Assignment — Through to the final line, write out the records below exactly, omitting any images they contain.
(Beginning of Data provided)
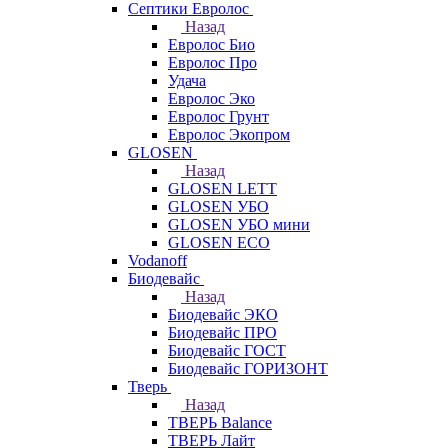
Септики Евролос
Назад
Евролос Био
Евролос Про
Удача
Евролос Эко
Евролос Грунт
Евролос Экопром
GLOSEN
Назад
GLOSEN LETT
GLOSEN УБО
GLOSEN УБО мини
GLOSEN ECO
Vodanoff
Биодевайс
Назад
Биодевайс ЭКО
Биодевайс ПРО
Биодевайс ГОСТ
Биодевайс ГОРИЗОНТ
Тверь
Назад
ТВЕРЬ Balance
ТВЕРЬ Лайт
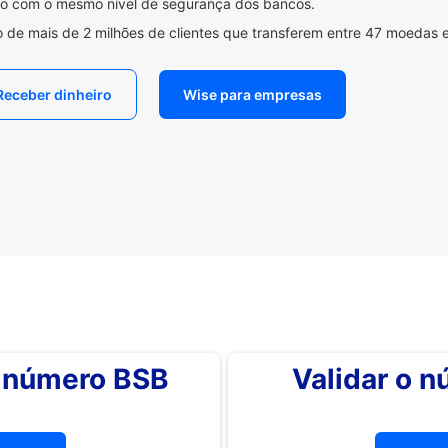
ido com o mesmo nível de segurança dos bancos.
 de mais de 2 milhões de clientes que transferem entre 47 moedas 
Receber dinheiro
Wise para empresas
o número BSB
Validar o 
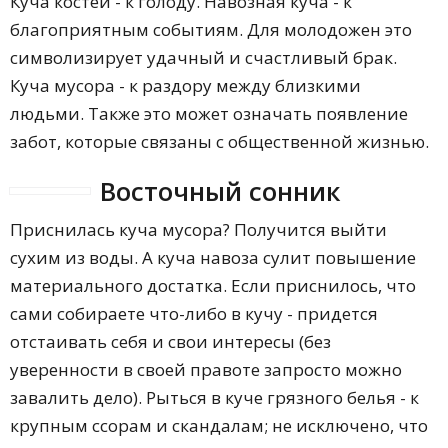
Куча костей - к голоду. Навозная куча - к
благоприятным событиям. Для молодожен это
символизирует удачный и счастливый брак.
Куча мусора - к раздору между близкими
людьми. Также это может означать появление
забот, которые связаны с общественной жизнью.
Восточный сонник
Приснилась куча мусора? Получится выйти
сухим из воды. А куча навоза сулит повышение
материального достатка. Если приснилось, что
сами собираете что-либо в кучу - придется
отстаивать себя и свои интересы (без
уверенности в своей правоте запросто можно
завалить дело). Рыться в куче грязного белья - к
крупным ссорам и скандалам; не исключено, что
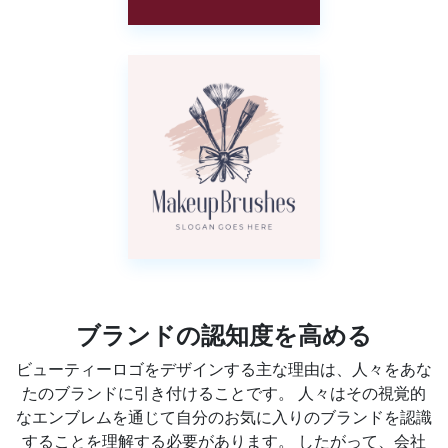
ブランドの認知度を高める
ビューティーロゴをデザインする主な理由は、人々をあな
たのブランドに引き付けることです。 人々はその視覚的
なエンブレムを通じて自分のお気に入りのブランドを認識
することを理解する必要があります。 したがって、会社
(End of Data provided)
Your solution —
Септики Евролос
Назад
Евролос Био
Евролос Про
Удача
Евролос Эко
Евролос Грунт
Евролос Экопром
GLOSEN
Назад
GLOSEN LETT
GLOSEN УБО
GLOSEN УБО мини
GLOSEN ECO
Vodanoff
Биодевайс
Назад
Биодевайс ЭКО
Биодевайс ПРО
Биодевайс ГОСТ
Биодевайс ГОРИЗОНТ
Тверь
Назад
ТВЕРЬ Balance
ТВЕРЬ Лайт
ido com o mesmo nível de segurança dos bancos.
 de mais de 2 milhões de clientes que transferem entre 47 moedas 
Receber dinheiro
Wise para empresas
o número BSB
Validar o 
Куча костей - к голоду. Навозная куча - к
благоприятным событиям. Для молодожен это
символизирует удачный и счастливый брак.
Куча мусора - к раздору между близкими
людьми. Также это может означать появление
забот, которые связаны с общественной жизнью.
Восточный сонник
Приснилась куча мусора? Получится выйти
сухим из воды. А куча навоза сулит повышение
материального достатка. Если приснилось, что
сами собираете что-либо в кучу - придется
отстаивать себя и свои интересы (без
уверенности в своей правоте запросто можно
завалить дело). Рыться в куче грязного белья - к
крупным ссорам и скандалам; не исключено, что
ブランドの認知度を高める
ビューティーロゴをデザインする主な理由は、人々をあな
たのブランドに引き付けることです。 人々はその視覚的
なエンブレムを通じて自分のお気に入りのブランドを認識
することを理解する必要があります。 したがって、会社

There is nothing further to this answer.